妖怪の嬉璃は因幡の物陰に隠れ、柚葉もおびえたように彼には近寄らない。この「世界」における「魔」でも「人」でもない「存在」と気づいたのだろう。あやかし荘で起こる得体の知れない事件にならなければいいが…。
天王寺綾は、彼の姿に見とれてしまった。哀しい表情でふつうなら「陰気くさい」と言うはず。しかし…
「ああ、何か哀愁漂う悲劇の剣士って感じで良いわぁ」
と意外な発言だった。
「僕も悲劇な人なんですけど…ぐほっ」
つっこみを入れようとした三下にひじ鉄で止めた。みぞおちに入って、そのまま三下は動かなくなった。
「エルハンドさん、ようこそいらっしゃいました」
「はい、しばらく世話になります」
因幡とエルハンドが、挨拶して
「貴方の部屋は二階に〜」
「エルハンドさん、私がお部屋に案内しますぅ〜」
横から綾が出てきて裏声でエルハンドの前に躍り出た。
「…ぁ…綾さんお願いしますね…」
彼女の変容ぶりに驚かざる得ない因幡だった。
数日間、彼の行動を見ててごく普通に住人と談笑たり、休日には遊びに行く。ただうち解けてくると敬語ではなくなる点を除くと、皆に優しい。週に数度は剣道場に足を運び、庭先では自己鍛錬を欠かさないそんな彼の日課をみて、「人間」の住民は安心していた。
2.管理人代行?
風野は、彼の気を探る。嬉璃達【魔】に属する妖怪がおびえる事自体、異様であり気になるからだ。

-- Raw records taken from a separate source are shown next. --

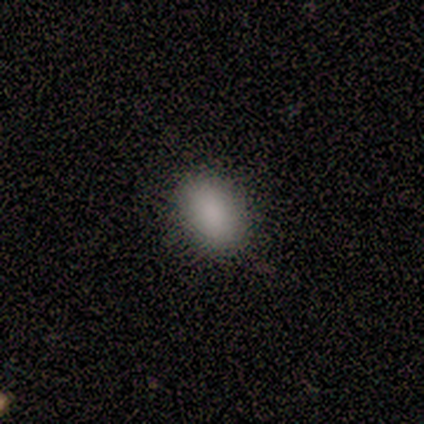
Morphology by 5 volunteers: Overall: smooth (100%). How rounded: in between (80%). Merging: none (100%).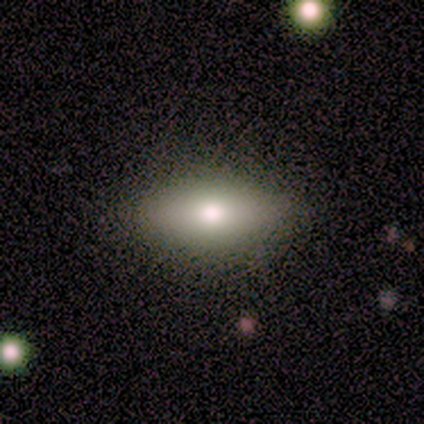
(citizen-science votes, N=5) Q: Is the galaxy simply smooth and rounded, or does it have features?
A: smooth — 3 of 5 (60%).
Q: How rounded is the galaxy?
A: in between — 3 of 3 (100%).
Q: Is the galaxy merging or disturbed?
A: none — 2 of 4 (50%).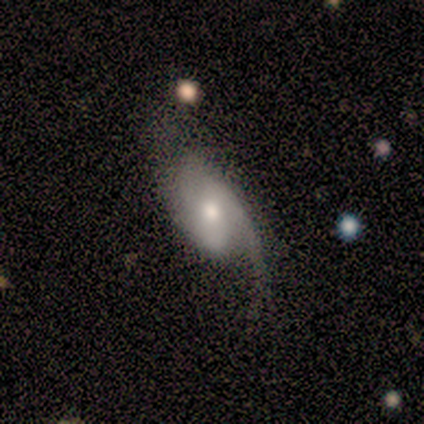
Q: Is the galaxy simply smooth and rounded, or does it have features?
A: featured or disk — 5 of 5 (100%).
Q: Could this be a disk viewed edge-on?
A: no — 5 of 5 (100%).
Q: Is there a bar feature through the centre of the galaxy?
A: weak — 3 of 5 (60%).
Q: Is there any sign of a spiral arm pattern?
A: yes — 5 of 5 (100%).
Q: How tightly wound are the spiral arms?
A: loose — 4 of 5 (80%).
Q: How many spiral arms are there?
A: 1 — 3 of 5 (60%).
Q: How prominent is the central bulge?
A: moderate — 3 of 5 (60%).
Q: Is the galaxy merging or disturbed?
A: major disturbance — 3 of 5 (60%).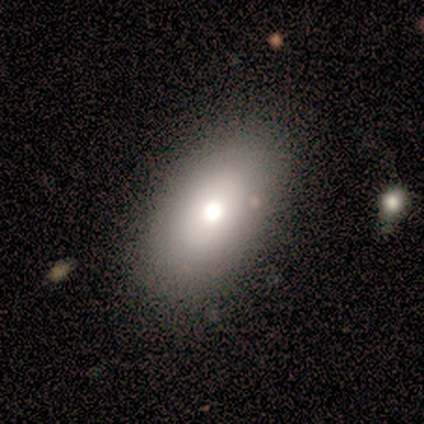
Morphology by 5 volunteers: type=smooth (100%); roundness=in between (100%); merging=none (100%).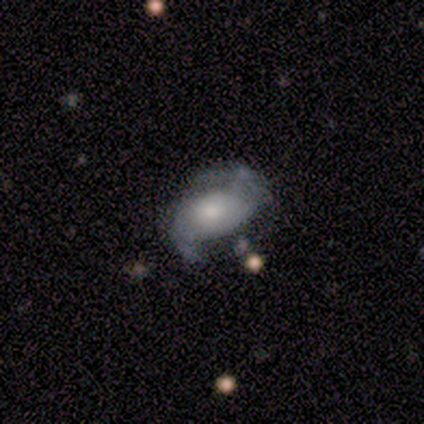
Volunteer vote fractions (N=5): A smooth galaxy with no disk features (40%, tied with featured or disk) that is in between round and cigar-shaped (100%). Merging: minor disturbance (75%).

自分のいた「終わり無き戦争」時代から時間跳躍によりこの「現在」のあやかし荘にたどり着いた退魔剣士、風野時音。助かった恩を忘れずこのあやかし荘に住み込んでいる。嬉璃がおびえるのは初めて見る物だった。
結果…【異質】である。【人】でも【魔】でもない。妖気探知が不可能なのだ。
(そんな存在がいるのか?)
綾が魅了されたわけでも無いのは術を短縮詠唱しても分かる。自分の気のせいとも思いたい。

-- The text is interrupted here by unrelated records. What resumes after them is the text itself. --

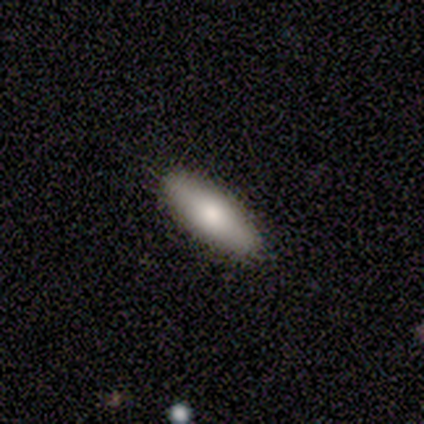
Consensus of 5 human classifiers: Smooth or featured: smooth — 80% (featured or disk — 20%)
How rounded: in between — 75% (cigar-shaped — 25%)
Merging: none — 100%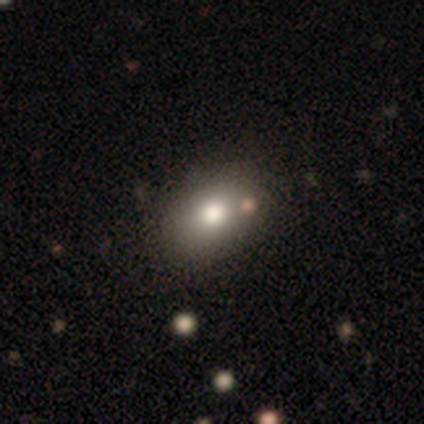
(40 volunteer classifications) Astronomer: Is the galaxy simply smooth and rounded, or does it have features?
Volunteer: smooth — 75%.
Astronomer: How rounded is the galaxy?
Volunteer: in between — 80%.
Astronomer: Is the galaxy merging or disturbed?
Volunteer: none — 54%.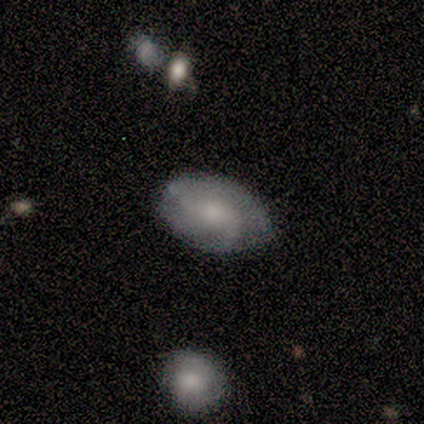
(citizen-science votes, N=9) This is possibly a smooth galaxy (56%). How rounded: clearly in between (100%). Merging: likely none (67%).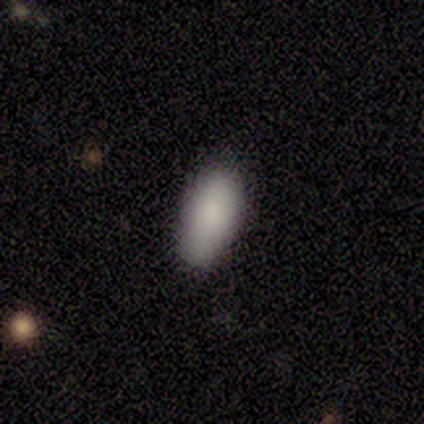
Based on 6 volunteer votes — Morphology: type=smooth (67%); roundness=in between (100%); merging=none (40%, tied with minor disturbance).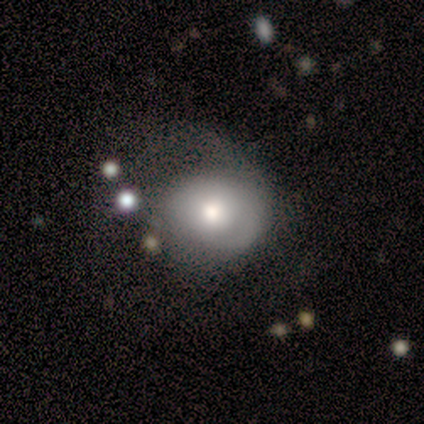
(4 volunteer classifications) Morphology: type=star or artifact (75%).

しかし、あやかし荘の人々を危険な目に遭わせたくない。彼はすぐに因幡の元を訪ねた。
「どうぞ〜」
因幡は、エルハンドについての事務処理が終わり、
「あの…恵美さん。私がしばらく管理人代理をしたいのですが?」
「どうしてです?」
「嬉璃さんや柚葉さんがおびえているのは、何か気になります。あのエルハンドさんは…何か良からぬ事を…」
因幡は彼が言うのを厳しい目で睨んで制止させた。
「貴方が私たちうぃしんぱいしてくださる事は感謝しますが…人を信じましょう…。ね?」
「…」
「儂は守衛の業務として歓迎ぢゃが…」
嬉璃が因幡の足下から現れる。
「危険な気を察知出来るのはあまり居ないから…どうしたものかと悩んでたところぢゃ」
「皆さん心配しすぎです。家もなくなって…、ここに引っ越ししてきたダークライツさんに失礼ですよ」
因幡はエルハンド・ダークライツを疑いたくなかった
戻ってきた綾が心配そうにやってきた。
「なに喧嘩してんや?いい人やん。それにかわいそうや、疑うのは良くないで。あの目は途方に暮れているかんじやったし…」
「しかしですね」
時音は反論しようにも危険な気がすると言うだけでは説得力がない事で言葉を詰まらせた。時代が違うのだ…。「信じる心」を思い出してくれたこの人達の意見はもっともだ。
嬉璃が彼の裾を引っ張る。小声で
(ここはひとまず引くんぢゃ)
と言った。
(そうはいきません…)
時音は因幡と綾の方を向き
「…分かりました。しかし、しばらく管理人室の前に住まわせてください…事務手続き、家賃などにはいっさい干渉しませんが彼の私用等では私が代行します」
彼は必死に頼んだ。何時迫るか分からない危機に備えて自分のカンが「この人達を守らなければ」と強い思いをぶつけた。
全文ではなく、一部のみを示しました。